All patients enrolled in our study had received either PDT and/or anti-VEGF injections to treat myopic CNV in one eye. Thus, LC progression and any relationship thereof with recurrence of myopic CNV might have been affected by these previous treatments. However, non-CNV fellow eyes without myopic CNV were also included in the analysis, and both the pattern of LC progression and the occurrence of myopic CNV were similar.

This study has some limitations, especially in that our data do not precisely reflect the natural course of LC development or recurrence of CNV. Follow-up periods differed between different treatment groups.

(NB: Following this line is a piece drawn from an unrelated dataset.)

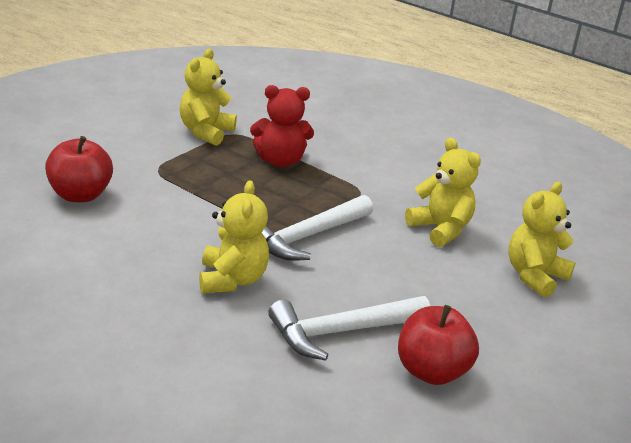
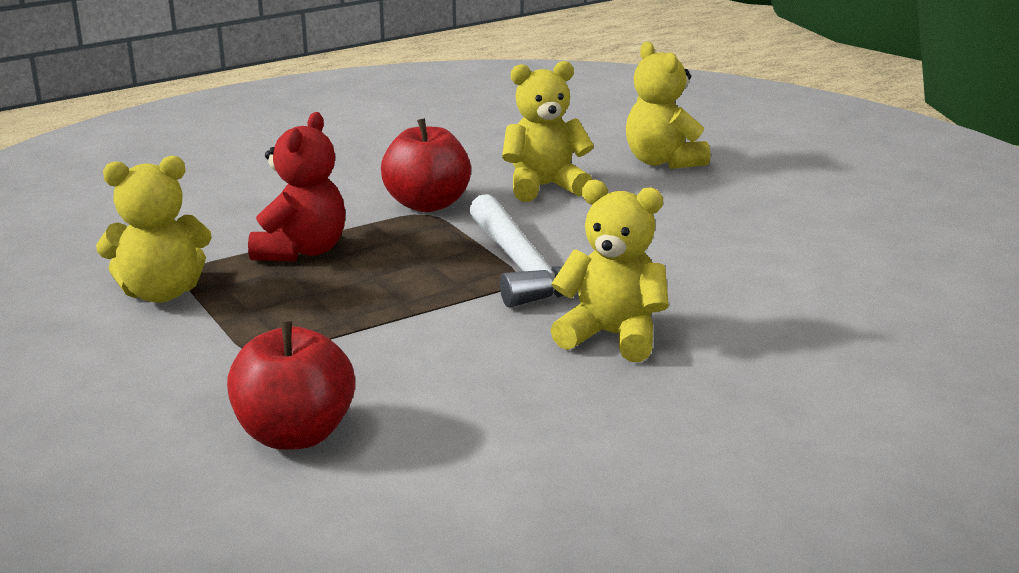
camera: 65 degrees left, 5 degrees down
yellow teddy bear [180,49,237,146] -> yellow teddy bear turned 60 degrees counterclockwise [96,156,212,303]
white hammer [268,296,430,361] -> none
red apple [398,305,479,385] -> red apple moved to [381,118,471,212]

Eyes receiving PDT or the combined treatment were followed-up for a longer time than were eyes treated by anti-VEGF injection only, because PDT had been performed prior to the more recently available anti-VEGF injection treatment. However, the use of PDT did not influence the recurrence rate of myopic CNV after adjustment of variables to remove covariate bias.

The detailed relationship between LCs and development of myopic CNV, using HRA2 has been described. The results of this study would contribute to an understanding of the pathogenesis and prognosis of myopic CNV, aspects of the condition poorly understood to date.